Capital Intelligence Ratings (CI Ratings), the international credit rating agency, has announced that it has raised the Financial Strength Rating (FSR) of Alpha Bank (AB) to ‘B-’ with a ‘Stable’ Outlook from ‘C+’ with a ‘Negative’ Outlook. Despite the improved standalone financial profile of the Bank, the Long- and Short-Term Foreign Currency Ratings (FCRs) remain on SD (Selective Default) due to the continued existence of capital controls, specifically those on deposit withdrawals. The Support Rating is raised to ‘4’ from ‘5’, reflecting the demonstrated support of key shareholders in the capital increases of 2014 and 2015. In CI Ratings’ opinion there is a moderate likelihood that further capital support would be provided, if necessary. Given the improved capital position, the Bank is expected to remain eligible for Emergency Liquidity Assistance (ELA) through Bank of Greece, if necessary.

The upgrade primarily reflects the Bank’s improved capital position following the successful EUR2.6 billion capital increase of November 2015, which was achieved without any state aid. The Bank’s gross income generation and operating profitability remains a key supporting factor. Both metrics stand well above peers’ and provide the first line of defence in what remains a very difficult operating environment. That said, it is expected that following recent reforms approved by the Greek Parliament and completion of the first review of the Third Economic Adjustment Programme (TEAP), operating conditions will begin to improve, with a resumption of GDP growth in H2 2016 and a gradual return of banking system deposits (subject to a partial relaxation of capital controls). The FSR also reflects AB’s proactive non-performing loan (NPL) management. The Bank has stepped up the renegotiation of troubled assets and concluded agreements with KKR and Eurobank, together with EBRD as a minority shareholder, to set up a common management platform for corporate NPLs and with Aktua Hellas for retail NPLs. Following the sale of its operations in Bulgaria and FYROM this year, AB continues to integrate key international operations such as Cyprus and Romania, and progressing towards its cost savings and restructuring targets.

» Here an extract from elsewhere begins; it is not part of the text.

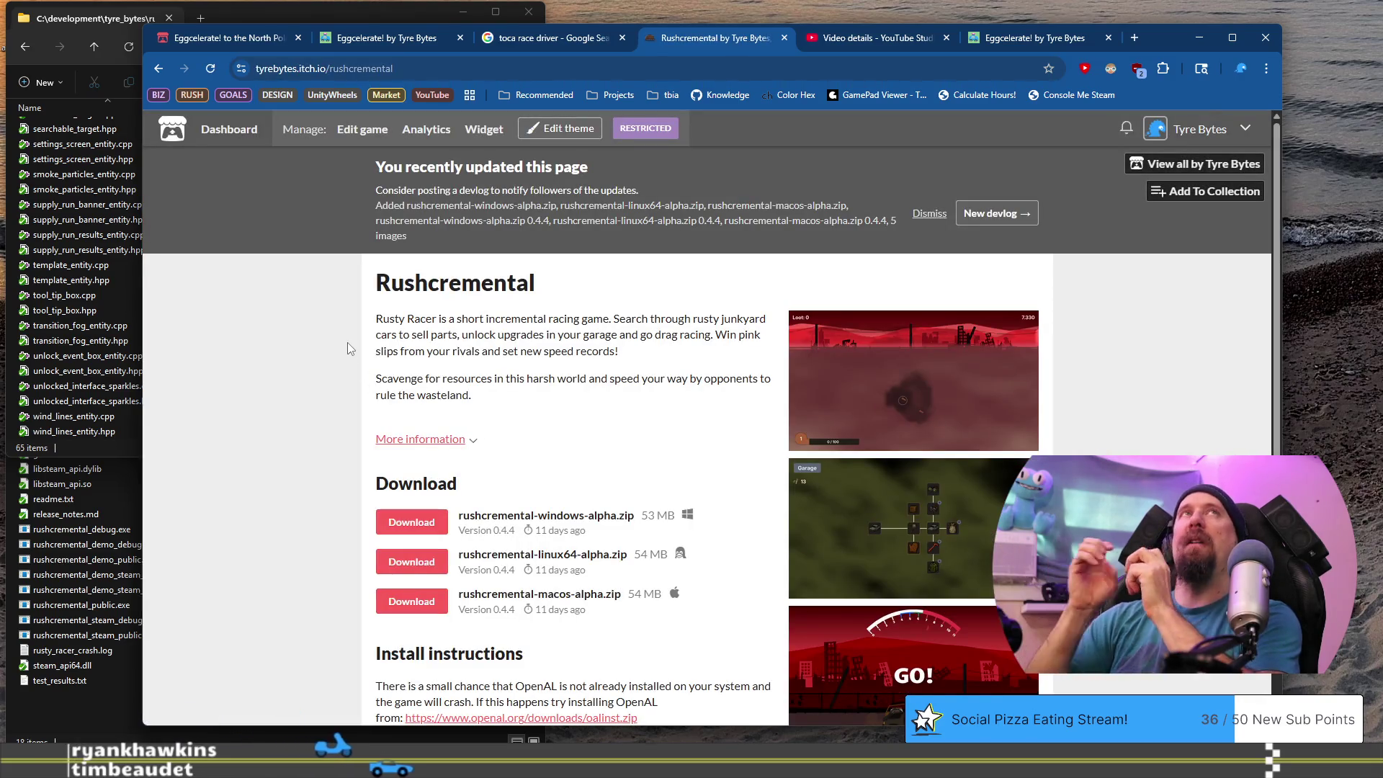
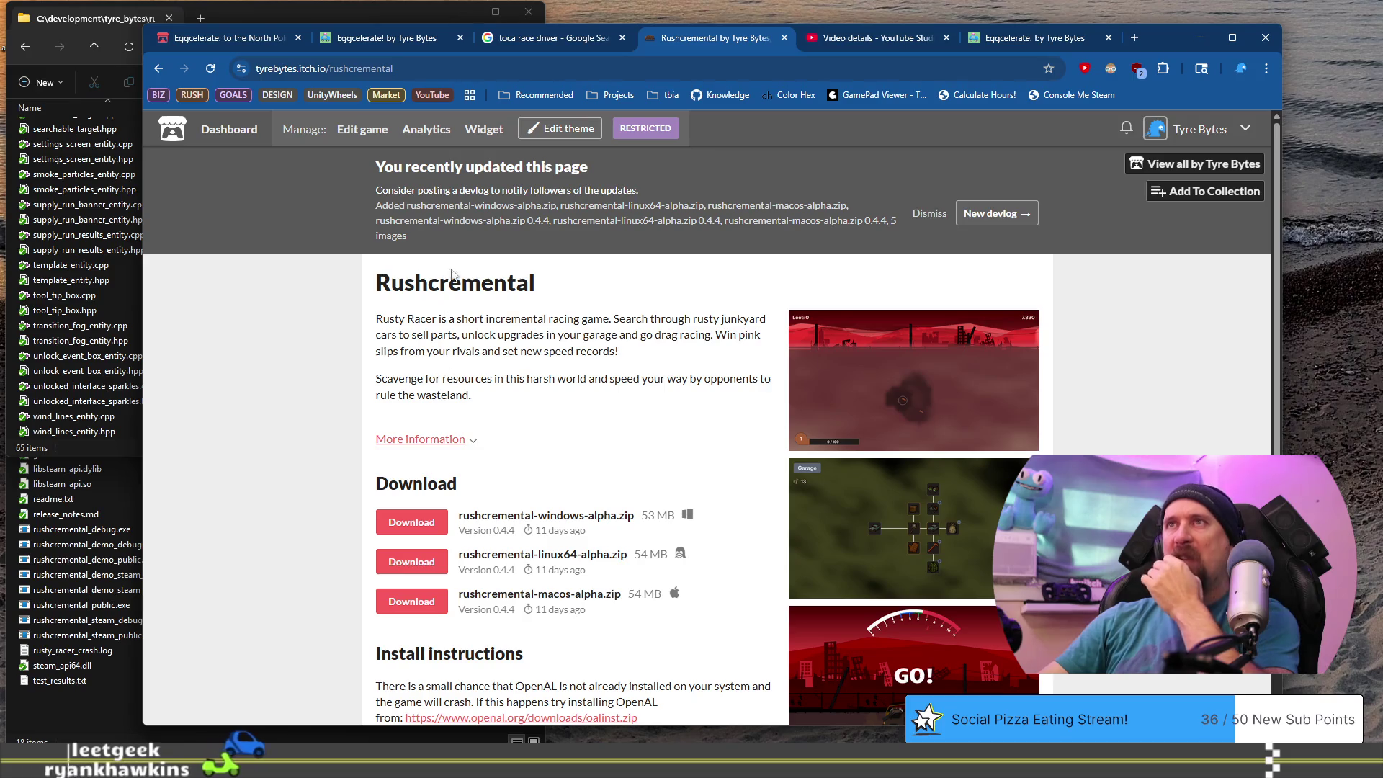
Review the game page: enlarge the Garage screenshot, then select the OpenAL warning and added file names.
{"action": "scroll", "coordinate": [450, 355], "scroll_direction": "down", "scroll_amount": 5}
{"action": "scroll", "coordinate": [450, 357], "scroll_direction": "up", "scroll_amount": 4}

The FSR of ‘B-’ is foremost constrained by the Bank’s very high NPL ratio. Asset quality metrics are expected to remain very weak for some time, due to the extent of the fiscal adjustment being carried out and its impact on private sector debt repayment capacity. Liquidity remains protected by capital controls as well as by access to ELA, and at the current rating level is neither a supporting nor a constraining factor. However, funding capacity, impacted by systemic deposit outflows last year, is expected to remain very limited because sentiment towards the Greek economy is likely to remain volatile until there is a credible and lasting solution to the Greek debt crisis. As is the case with other Greek banks, the high level of Deferred Tax Assets, which would be impaired if current tax legislation were challenged by EU authorities or in case of a sovereign credit event, constrains the rating. The Bank’s internal capital generation – also a constraining factor – is expected to remain very limited due to continued high, albeit reducing, risk charges as well as restructuring costs.

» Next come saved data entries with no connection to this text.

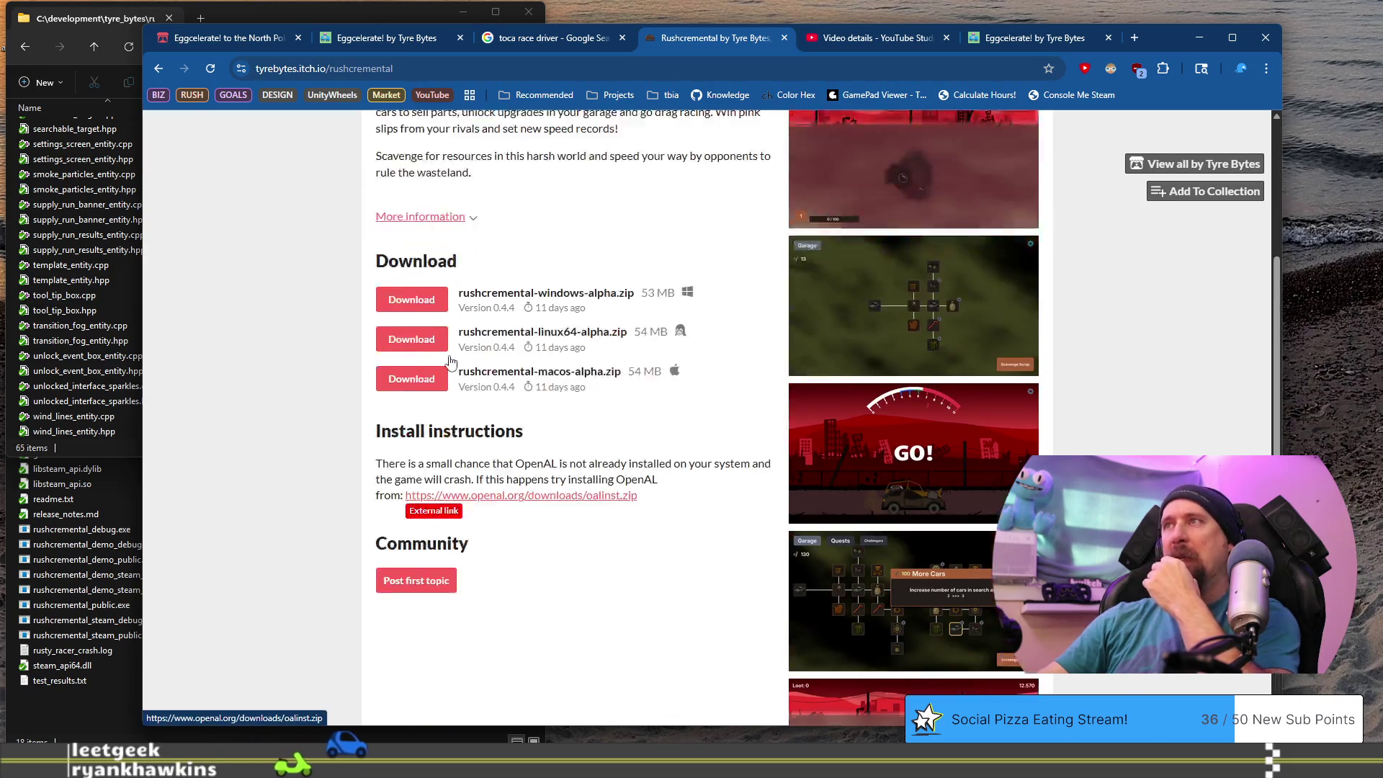
{"action": "scroll", "coordinate": [450, 360], "scroll_direction": "down", "scroll_amount": 3}
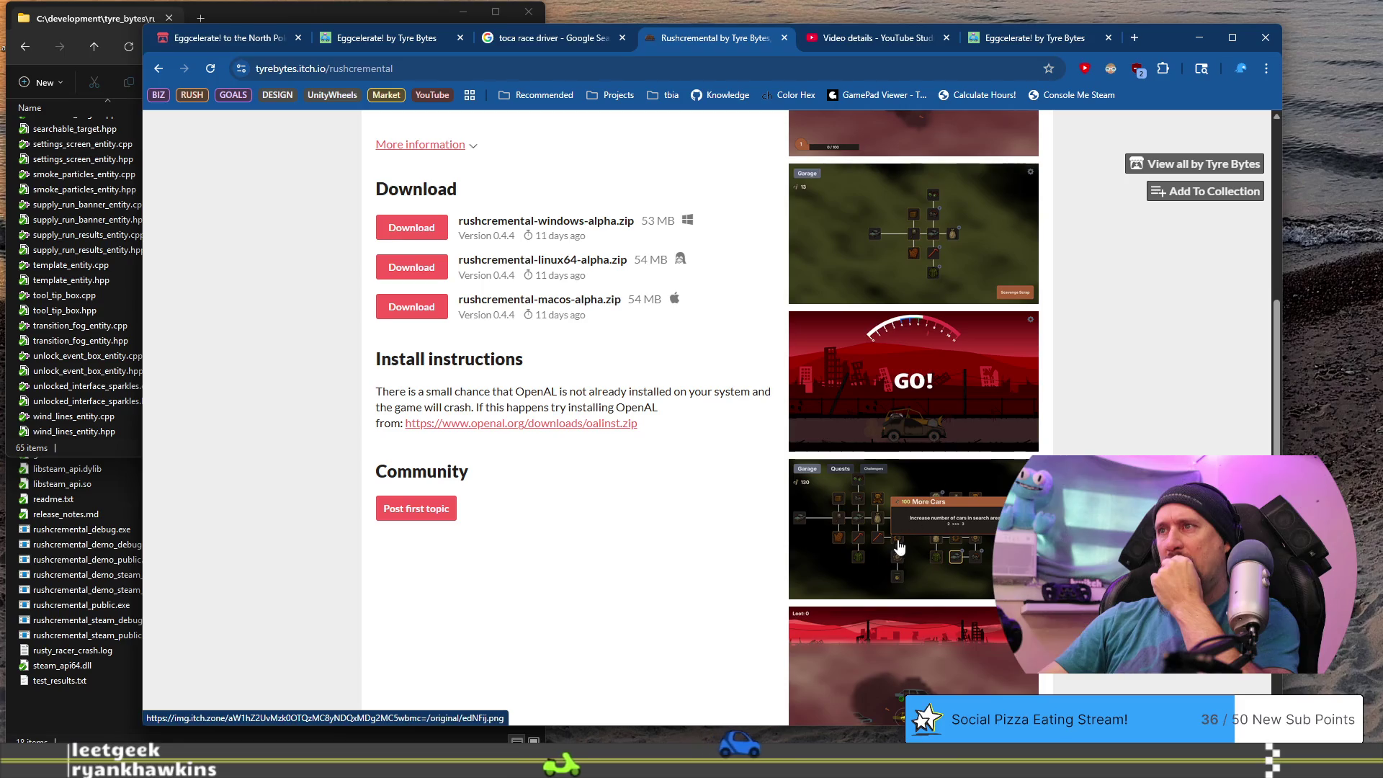
{"action": "left_click", "coordinate": [891, 563]}
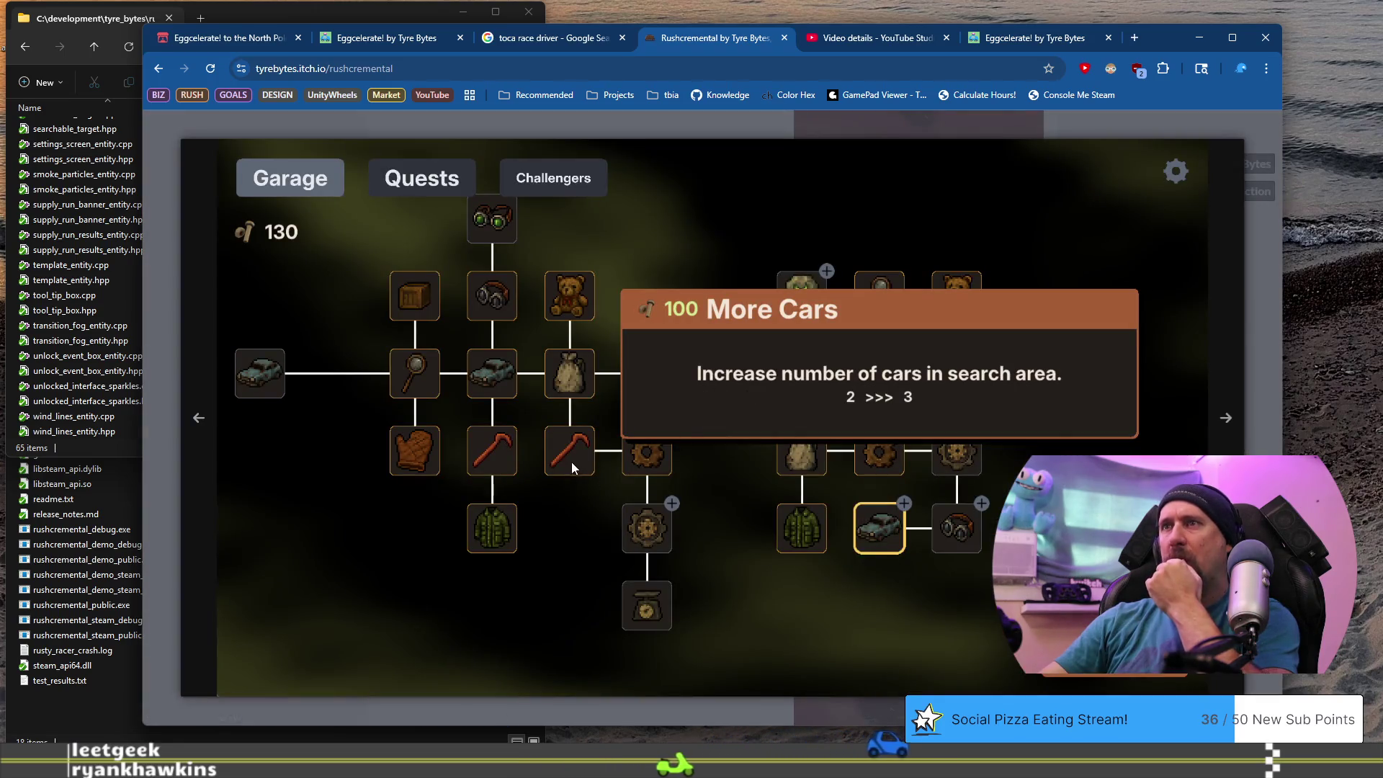
{"action": "left_click", "coordinate": [1112, 118]}
{"action": "scroll", "coordinate": [1087, 418], "scroll_direction": "down", "scroll_amount": 1}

The FSR of ‘B-’ indicates that external support would likely be needed in the event of unexpected adversities. Short-term event risks are likely to remain high despite completion of the first TEAP review and include the risks of: (a) a reversal of progress by the Greek Government in meeting EU and IMF creditors’ conditions due to social and political dissent, which would lead to a delay of the second review and of further disbursements; and (b) a disagreement between EU institutions and the IMF when the Debt Sustainability Analysis is updated prior to the IMF’s decision within 2016 to participate in the TEAP. Even if the foregoing are avoided, the risk remains that TEAP might fail to generate sustainable economic growth. To date, attempts to resolve the Greek debt crisis by applying austerity policies aimed at increasing the primary fiscal balance have, if anything, exacerbated the debt burden. It remains to be seen whether the intention to also provide debt relief by adjusting the present value of debt servicing costs, rather than by an outright reduction in the nominal stock of debt, may be any more effective.

Historically, primarily a wholesale corporate lender, the Bank has developed over the years a universal banking model with a good balance between retail and corporate business. With total assets of EUR68 billion at end March 2016, AB is one of the four systemic banks in the Greek market. In February 2013 AB acquired Emporiki Bank and in 2014 it acquired Citibank’s wealth management and retail operations in Greece.